### TASKS TO PERFORM:
1: In the review of House of Balloons, which Beach House song does "The Party and The After Party" sample?
2: Does the review of House of Balloons support each statement below? Answer yes or no for each, and quote the words from the review that decide it.
(a) House of Balloons was released as a free debut.
(b) The review places The Weeknd in Chicago.
(c) The review likens Abel Tesfaye's voice to Drake's.

### PASSAGE TO READ:
────────
The Weeknd - House of Balloons: A-


Ladies and gentleman, the post-modern R&B artist has arrived and, no, it’s not Drake. Slapping the soul scene of exaggerating crooners and identity-challenged dubsteppers across the face from some basement in Toronto comes The Weeknd, a one-man smooth machine that is equal times precious as it is troubled and disparaging. Every moment of its free debut, House of Balloons is packed with gorgeous melodies, but you will not have to go very far to run right into the group’s main man, Abel Tesfaye’s massive id, pulsing at you and erupting every so often to make you uncomfortable as you dance your ass off (and do… other things). Presenting the unrated Thank Me Later, the album one lying ho away from an all-out nervous breakdown.

That’s House of Balloons in a nutshell. If you’re easily offended, then pay no mind to the stuff you heard about sampling two Beach House songs; this shit is bleak. Take “The Party and The After Party” for example. The song features a sample of Beach House’s “Master of None”, jingling beautifully under Tesfaye’s nimble come-ons. His voice is like that of The-Dream’s, expressive and versatile. “Louis V bag / tats on your arms / High heel shoes / make you six feet tall,” he sings in the song’s chorus, genuinely admiring his female muse as he steps back to allow Victoria Legrand’s faint voice to take center stage to sing, “You always come to the party.”
────────
### RECORD EXCERPTS:
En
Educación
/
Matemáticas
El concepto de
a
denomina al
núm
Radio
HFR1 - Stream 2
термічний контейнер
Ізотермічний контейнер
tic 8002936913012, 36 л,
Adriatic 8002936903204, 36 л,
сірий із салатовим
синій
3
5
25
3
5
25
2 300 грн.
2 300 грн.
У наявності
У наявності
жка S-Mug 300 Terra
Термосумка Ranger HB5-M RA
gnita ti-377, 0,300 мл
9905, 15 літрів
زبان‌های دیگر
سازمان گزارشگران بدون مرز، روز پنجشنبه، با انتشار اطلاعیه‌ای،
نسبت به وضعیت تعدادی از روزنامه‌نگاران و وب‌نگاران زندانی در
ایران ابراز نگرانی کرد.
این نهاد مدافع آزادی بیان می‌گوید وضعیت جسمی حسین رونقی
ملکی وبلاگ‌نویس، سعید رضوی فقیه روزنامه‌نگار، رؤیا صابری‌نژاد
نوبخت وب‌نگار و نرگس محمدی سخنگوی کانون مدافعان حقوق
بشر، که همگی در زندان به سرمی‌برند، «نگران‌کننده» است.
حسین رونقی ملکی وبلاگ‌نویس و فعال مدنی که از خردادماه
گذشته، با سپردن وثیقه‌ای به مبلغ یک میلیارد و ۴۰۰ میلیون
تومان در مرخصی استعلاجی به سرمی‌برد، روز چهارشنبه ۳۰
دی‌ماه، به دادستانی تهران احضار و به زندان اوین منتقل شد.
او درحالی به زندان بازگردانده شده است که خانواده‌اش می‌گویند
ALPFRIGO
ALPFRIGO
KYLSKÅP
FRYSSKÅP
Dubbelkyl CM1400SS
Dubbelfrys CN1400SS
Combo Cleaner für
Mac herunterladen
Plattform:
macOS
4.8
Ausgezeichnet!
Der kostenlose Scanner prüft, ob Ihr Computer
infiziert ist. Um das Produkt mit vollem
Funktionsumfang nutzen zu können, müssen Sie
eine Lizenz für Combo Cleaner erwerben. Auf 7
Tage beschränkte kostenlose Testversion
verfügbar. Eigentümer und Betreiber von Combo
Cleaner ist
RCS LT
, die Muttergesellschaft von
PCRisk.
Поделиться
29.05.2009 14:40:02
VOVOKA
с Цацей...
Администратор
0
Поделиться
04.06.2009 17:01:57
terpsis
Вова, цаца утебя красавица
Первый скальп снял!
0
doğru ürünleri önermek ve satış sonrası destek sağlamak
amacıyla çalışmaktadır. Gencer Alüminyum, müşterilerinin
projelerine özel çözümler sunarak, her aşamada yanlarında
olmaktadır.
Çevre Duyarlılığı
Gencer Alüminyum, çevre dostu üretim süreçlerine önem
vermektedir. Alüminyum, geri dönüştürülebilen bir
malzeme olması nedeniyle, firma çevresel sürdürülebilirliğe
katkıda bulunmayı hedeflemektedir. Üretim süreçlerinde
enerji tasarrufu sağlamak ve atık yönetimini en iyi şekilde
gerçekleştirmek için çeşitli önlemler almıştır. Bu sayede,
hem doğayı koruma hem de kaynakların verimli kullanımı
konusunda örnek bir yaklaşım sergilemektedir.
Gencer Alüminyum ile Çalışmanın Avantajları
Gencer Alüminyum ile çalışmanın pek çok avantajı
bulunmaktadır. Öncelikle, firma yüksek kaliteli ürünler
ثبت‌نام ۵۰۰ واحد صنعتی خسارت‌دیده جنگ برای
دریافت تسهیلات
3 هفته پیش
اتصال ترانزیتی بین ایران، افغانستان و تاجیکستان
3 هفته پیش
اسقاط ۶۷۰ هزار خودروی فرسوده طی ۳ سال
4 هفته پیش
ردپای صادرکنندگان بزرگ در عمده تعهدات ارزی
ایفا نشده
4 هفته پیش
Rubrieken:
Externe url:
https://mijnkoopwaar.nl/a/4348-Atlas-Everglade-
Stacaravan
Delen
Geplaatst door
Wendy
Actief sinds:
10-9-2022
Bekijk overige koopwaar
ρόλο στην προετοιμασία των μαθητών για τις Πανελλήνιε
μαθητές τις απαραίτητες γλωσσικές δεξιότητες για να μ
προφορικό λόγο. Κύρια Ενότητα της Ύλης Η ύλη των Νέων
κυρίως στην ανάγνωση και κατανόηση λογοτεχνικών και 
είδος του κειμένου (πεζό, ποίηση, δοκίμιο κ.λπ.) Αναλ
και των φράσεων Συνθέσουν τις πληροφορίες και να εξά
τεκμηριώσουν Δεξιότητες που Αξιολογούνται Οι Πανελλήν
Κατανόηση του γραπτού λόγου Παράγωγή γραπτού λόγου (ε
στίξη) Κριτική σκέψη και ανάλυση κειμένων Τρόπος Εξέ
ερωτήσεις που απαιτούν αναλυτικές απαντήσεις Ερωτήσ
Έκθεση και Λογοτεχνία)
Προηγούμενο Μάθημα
────────
### SOLUTIONS BY TASK:
1: "Master of None"

2:
(a) Yes: "Every moment of its free debut, House of Balloons is packed with gorgeous melodies"
(b) No: "from some basement in Toronto comes The Weeknd"
(c) No: "His voice is like that of The-Dream’s, expressive and versatile."